The Running Watches Our Editors Bought Refurbished (And What Happened)
Three editors bought refurbished GPS watches from three different sources. Here's what arrived, how they performed, and what we'd do differently.

Garmin-certified refurbished watches from garmin.com delivered identical performance to new at 25% savings — Amazon Renewed GPS watches were hit-or-miss depending on the seller, and eBay 'like new' listings produced the worst outcome of the three sources we tested.
Why we tested refurbished GPS watches across three sources
GPS watches are the most expensive recurring purchase in a runner's gear budget — and the refurbished market for Garmin and Coros is substantial. A Garmin Forerunner 265 that retails at $449 appears in the refurbished market at $310–360 depending on source and condition grade. The $90–140 saving is significant enough to justify a test — the question is whether the risk of receiving a degraded or misrepresented product makes the saving illusory. Three editors each purchased a refurbished Garmin Forerunner 265 (same model, different sources) and used them as primary training watches for 60 days. For context on what the Forerunner 265 delivers at full price, see our [Garmin Forerunner 265 review](/garmin-forerunner-265-review).
Source 1: Garmin Certified Refurbished (garmin.com/refurbished) — Recommended
Editor A purchased a Grade A Garmin Forerunner 265 at $339 (25% below MSRP). Arrived in generic Garmin packaging with all original accessories (charging cable, documentation). Cosmetically: one minor scratch on the bezel, not affecting display. Battery performance: 22.5 hours GPS over 60 days of testing — within 6% of new specification (claimed 24 hours). Included 90-day Garmin warranty. GPS accuracy: indistinguishable from Editor B's new unit on identical test routes. Verdict: buy without hesitation. The 90-day warranty is shorter than new (1 year), but Garmin offers extended protection plan purchase at checkout.

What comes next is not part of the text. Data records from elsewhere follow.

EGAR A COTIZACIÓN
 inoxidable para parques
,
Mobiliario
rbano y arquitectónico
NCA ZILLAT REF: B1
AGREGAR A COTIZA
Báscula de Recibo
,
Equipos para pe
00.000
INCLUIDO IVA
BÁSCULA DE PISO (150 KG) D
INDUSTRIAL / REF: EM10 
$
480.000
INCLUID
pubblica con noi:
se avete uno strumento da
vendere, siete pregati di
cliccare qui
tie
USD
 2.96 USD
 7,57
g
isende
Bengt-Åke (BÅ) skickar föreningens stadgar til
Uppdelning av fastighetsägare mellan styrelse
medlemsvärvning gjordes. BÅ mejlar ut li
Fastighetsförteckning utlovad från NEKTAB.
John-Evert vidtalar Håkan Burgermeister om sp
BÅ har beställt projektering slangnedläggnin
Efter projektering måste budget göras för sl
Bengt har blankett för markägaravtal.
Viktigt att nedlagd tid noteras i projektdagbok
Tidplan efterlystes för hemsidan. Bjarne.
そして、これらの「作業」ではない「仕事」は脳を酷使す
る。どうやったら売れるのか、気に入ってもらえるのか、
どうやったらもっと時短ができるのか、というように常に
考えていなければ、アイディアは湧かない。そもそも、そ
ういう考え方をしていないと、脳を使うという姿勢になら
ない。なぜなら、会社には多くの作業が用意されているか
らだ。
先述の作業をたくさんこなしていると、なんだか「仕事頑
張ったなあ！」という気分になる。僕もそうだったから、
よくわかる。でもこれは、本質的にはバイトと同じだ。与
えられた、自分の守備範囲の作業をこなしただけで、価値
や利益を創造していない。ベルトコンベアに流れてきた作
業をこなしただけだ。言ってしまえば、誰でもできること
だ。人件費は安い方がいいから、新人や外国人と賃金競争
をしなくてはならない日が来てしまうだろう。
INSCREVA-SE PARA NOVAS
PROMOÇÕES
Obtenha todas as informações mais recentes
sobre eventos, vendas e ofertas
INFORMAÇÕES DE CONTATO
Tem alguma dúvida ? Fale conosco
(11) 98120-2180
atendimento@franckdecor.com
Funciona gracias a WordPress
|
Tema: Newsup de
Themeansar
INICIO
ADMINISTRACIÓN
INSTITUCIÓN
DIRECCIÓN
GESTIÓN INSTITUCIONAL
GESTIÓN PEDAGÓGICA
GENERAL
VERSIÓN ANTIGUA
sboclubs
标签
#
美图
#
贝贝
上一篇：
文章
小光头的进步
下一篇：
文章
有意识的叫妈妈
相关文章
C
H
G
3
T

Source 2: Amazon Renewed (sold by Amazon) — Conditionally recommended
Editor B purchased an Amazon Renewed Forerunner 265 at $320 (29% below MSRP). Amazon Renewed guarantee: 90-day return if not as described. Arrived without original box (generic packaging), with charging cable only (no documentation). Cosmetically: Grade 'Excellent' rating; had two visible scratches on the band — not on the case. Battery performance: 19.8 hours GPS — 17.5% below specification, suggesting a battery with moderate degradation. GPS accuracy: normal. Software: current firmware already installed. Verdict: acceptable, but battery degradation is a meaningful finding — budget an additional $79 for Garmin's battery replacement service within a year if battery continues declining.
Source 3: eBay 'Like New' (third-party seller) — Not recommended
Editor C purchased a 'like new' Forerunner 265 from an eBay seller with 98.7% feedback rating at $295 (34% below MSRP). Arrived in original box with all accessories — promising. GPS accuracy: normal. Battery: 21 hours — acceptable. The problem: activation history showed the watch had been registered to a previous owner and had 847 logged activities. This doesn't affect function but means the Garmin warranty is voided (warranty transfers with device registration under Garmin's policy). When Editor C contacted Garmin about a sensor calibration question, Garmin confirmed the watch was out of warranty. Verdict: the price saving doesn't compensate for warranty loss and the opacity about previous ownership.
What is the best source for refurbished GPS watches?
Priority order: (1) Manufacturer-certified refurbished (garmin.com, coros.com) — warranty included, lowest risk. (2) Amazon Renewed sold by Amazon (not third-party) — 90-day return guarantee, moderate risk of battery degradation. (3) REI used gear (rare, but carries REI's return policy). Avoid: eBay third-party sellers, Facebook Marketplace, and Craigslist for GPS watches — warranty voidance and undisclosed ownership history make the risk-adjusted saving negative.
Does a refurbished Garmin watch perform the same as new?
Hardware: yes, in the Garmin-certified channel. Software: yes — refurbished units receive firmware updates identically to new units. Battery: the primary variable — Garmin-certified units are inspected for battery capacity, but the 90-day warranty window means a slow-degrading battery may not manifest within the guarantee period. If you buy refurbished, test battery runtime against the manufacturer spec within the first 30 days while you're within the return window.